Périphéries

Le Livre des Plaisirs, de Raoul Vaneigem

Oublier la danse du carnassier

Critique virulent de la société marchande, Raoul Vaneigem sait concilier la radicalité de son propos avec un refus net de distribuer les bons et les mauvais points. Il s’oppose aux « gens du refus », ces « gardiens du manque à vivre », militants et libertaires qui dénoncent les dysfonctionnements du monde sans se rendre compte qu’ils ne sortent pas de sa logique négative et mortifère, qu’ils en reproduisent l’agressivité, le flicage. Lui se situe résolument du côté de la vie. Sa révolte ne provient pas que d’un sentiment d’injustice face à l’organisation du monde ; il lui suffit de constater, écrit-il, les limites imposées à ses propres désirs.

C’est ce qui rend si éblouissant son Livre des Plaisirs, écrit en 1979. Son écriture élégante, charnelle, fulgurante, fait éprouver directement cette beauté inouïe qu’il pressent, dans un monde libéré de la dictature de l’échange.
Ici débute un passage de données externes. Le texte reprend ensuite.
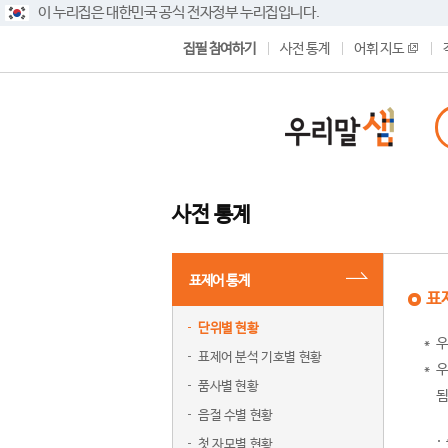
이 누리집은 대한민국 공식 전자정부 누리집입니다.
집필 참여하기
사전 통계
어휘 지도
사전 통계
표제어 통계
표
단위별 현황
우
표제어 분석 기호별 현황
우
품사별 현황
됨
음절 수별 현황
첫 자모별 현황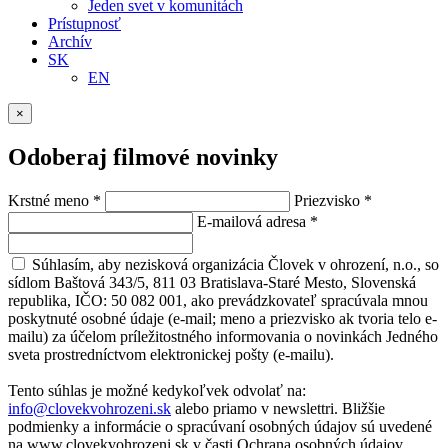
Jeden svet v komunitách
Prístupnosť
Archív
SK
EN
×
Odoberaj filmové novinky
Krstné meno
*
Priezvisko
*
E-mailová adresa
*
Súhlasím, aby nezisková organizácia Človek v ohrození, n.o., so
sídlom Baštová 343/5, 811 03 Bratislava-Staré Mesto, Slovenská
republika, IČO: 50 082 001, ako prevádzkovateľ spracúvala mnou
poskytnuté osobné údaje (e-mail; meno a priezvisko ak tvoria telo e-
mailu) za účelom príležitostného informovania o novinkách Jedného
sveta prostredníctvom elektronickej pošty (e-mailu).
Tento súhlas je možné kedykoľvek odvolať na:
info@clovekvohrozeni.sk
alebo priamo v newslettri. Bližšie
podmienky a informácie o spracúvaní osobných údajov sú uvedené
na www.clovekvohrozeni.sk v časti Ochrana osobných údajov.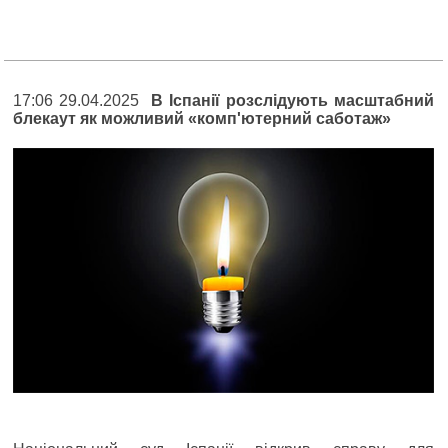
17:06 29.04.2025
В Іспанії розслідують масштабний
блекаут як можливий «комп'ютерний саботаж»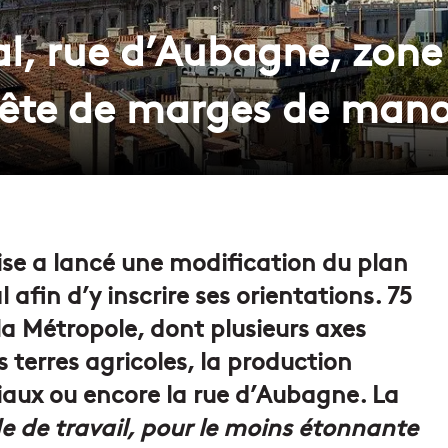
l, rue d’Aubagne, zone
uête de marges de man
ise a lancé une modification du plan
fin d’y inscrire ses orientations. 75
la Métropole, dont plusieurs axes
s terres agricoles, la production
iaux ou encore la rue d’Aubagne. La
 de travail, pour le moins étonnante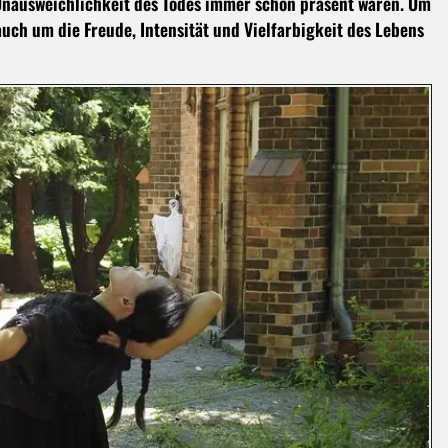
Unausweichlichkeit des Todes immer schon präsent waren. Um
auch um die Freude, Intensität und Vielfarbigkeit des Lebens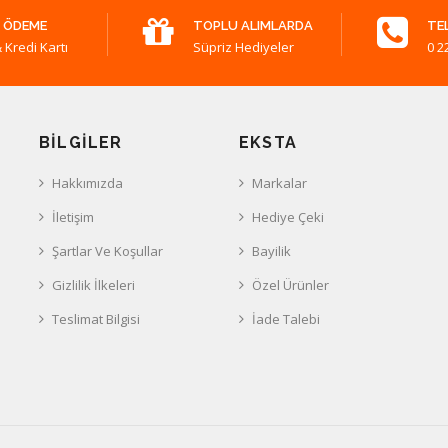
 ÖDEME
TOPLU ALIMLARDA
TE
 Kredi Kartı
Süpriz Hediyeler
0 2
BILGILER
EKSTA
Hakkımızda
Markalar
İletişim
Hediye Çeki
Şartlar Ve Koşullar
Bayilik
Gizlilik İlkeleri
Özel Ürünler
Teslimat Bilgisi
İade Talebi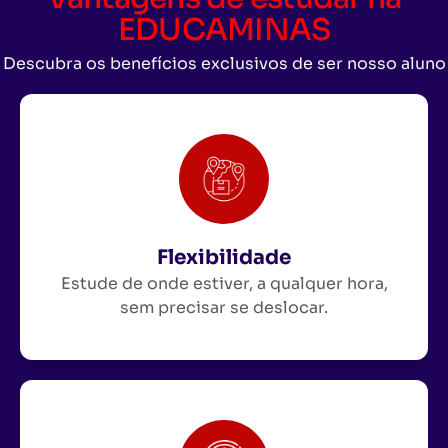
EDUCAMINAS
Descubra os benefícios exclusivos de ser nosso aluno
Flexibilidade
Estude de onde estiver, a qualquer hora,
sem precisar se deslocar.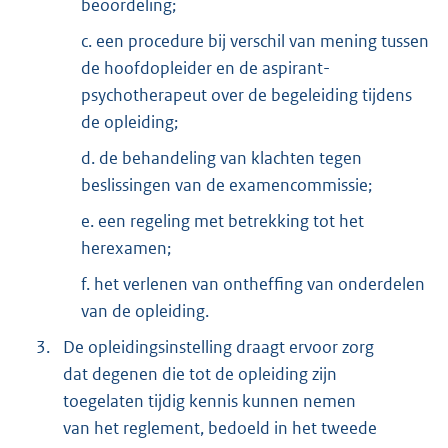
beoordeling;
c. een procedure bij verschil van mening tussen
de hoofdopleider en de aspirant-
psychotherapeut over de begeleiding tijdens
de opleiding;
d. de behandeling van klachten tegen
beslissingen van de examencommissie;
e. een regeling met betrekking tot het
herexamen;
f. het verlenen van ontheffing van onderdelen
van de opleiding.
3.
De opleidingsinstelling draagt ervoor zorg
dat degenen die tot de opleiding zijn
toegelaten tijdig kennis kunnen nemen
van het reglement, bedoeld in het tweede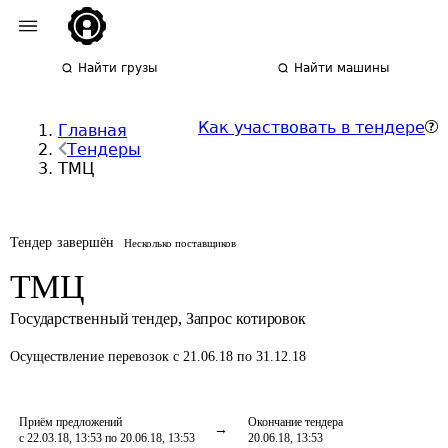
Найти грузы
Найти машины
Как участвовать в тендере
Главная
Тендеры
ТМЦ
Тендер завершён
Несколько поставщиков
ТМЦ
Государственный тендер
,
Запрос котировок
Осуществление перевозок
с 21.06.18 по 31.12.18
Приём предложений
Окончание тендера
с 22.03.18, 13:53 по 20.06.18, 13:53
20.06.18, 13:53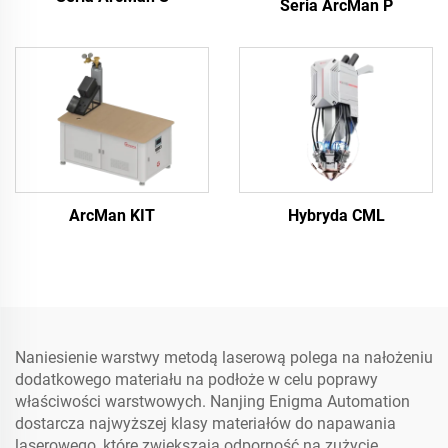
Seria ArcMan P
ArcMan KIT
Hybryda CML
Naniesienie warstwy metodą laserową polega na nałożeniu
dodatkowego materiału na podłoże w celu poprawy
właściwości warstwowych. Nanjing Enigma Automation
dostarcza najwyższej klasy materiałów do napawania
laserowego, które zwiększają odporność na zużycie,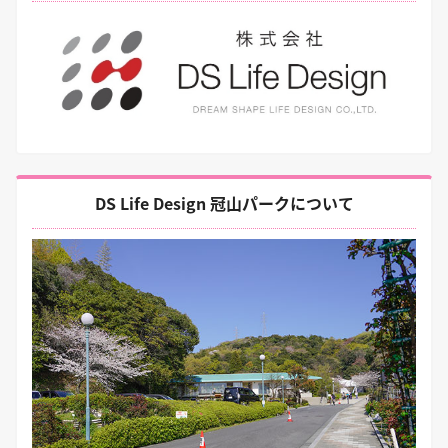
DS Life Design 冠山パークについて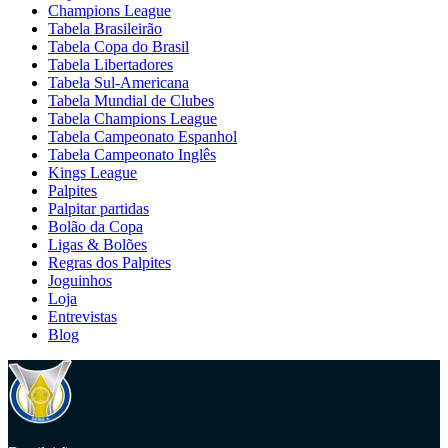
Champions League
Tabela Brasileirão
Tabela Copa do Brasil
Tabela Libertadores
Tabela Sul-Americana
Tabela Mundial de Clubes
Tabela Champions League
Tabela Campeonato Espanhol
Tabela Campeonato Inglês
Kings League
Palpites
Palpitar partidas
Bolão da Copa
Ligas & Bolões
Regras dos Palpites
Joguinhos
Loja
Entrevistas
Blog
Il décrit subtilement la castration des désirs par l’insinuation du modèle économique jusque dans les moindres recoins de l’être, jusque dans tous les domaines de la vie. Mais surtout, en balayant toutes les scories qui encombrent l’existence, il donne envie d’autre chose, loin de toute illusion de lendemains qui chantent ou nostalgie d’un improbable âge d’or. Eloge du quant-à-soi, de la désertion, des plaisirs gratuits, des plaisirs volés :

« Toute tentation de vivre est une tentative. Momentanément sauvé de l’emprise marchande, je perçois mieux comment la briser. Dans mon abri pénètrent exclusivement mes plaisirs, j’y échappe aux mains de la contrainte, je n’y suis que pour moi, au gré de mes affinités. Je ne m’inquiète pas du résultat. » (...) « Si je ne construis pas dans l’amour de ce qui me plaît une zone de vie aussi peu exposée que possible à la pollution marchande, comment aurais-je la force de détruire le vieux monde ? »

Ça se lit à grandes lampées, comme on vide un verre d’eau fraîche après avoir crevé de soif, un jour de grande chaleur. Vaneigem parle du sexe, de l’intellect, du langage, de l’amour, de l’enfance, des classes, du travail et de la créativité, et ses analyses sont toujours stimulantes. Son exigence envers la vie galvanise le lecteur. Chaque formule fait mouche ; chaque paragraphe, chaque phrase répond si précisément à une interrogation, à une sensation ou à une préoccupation qui nous habite, consciente ou obscure, que l’on voudrait tout citer. On voudrait mettre sous le nez de tout le monde autour de soi ce manuel subversif de conscientisation, d’affranchissement, ce concentré d’intelligence sensible (1).

Mona Chollet

(1) Un peu comme on souhaiterait glisser dans tous les cartables, dans toutes les serviettes de prof et les attachés-cases de ministre de l’éducation un autre opuscule enthousiasmant de Vaneigem, Avertissement aux écoliers et lycéens (Mille et une nuits).

Raoul Vaneigem, Le Livre des Plaisirs , 1993 [1979], éditions Labor. A signaler, du même auteur : Nous qui désirons sans fin, le Cherche-Midi éditeur (1996), ou en poche, Folio Gallimard, 1997.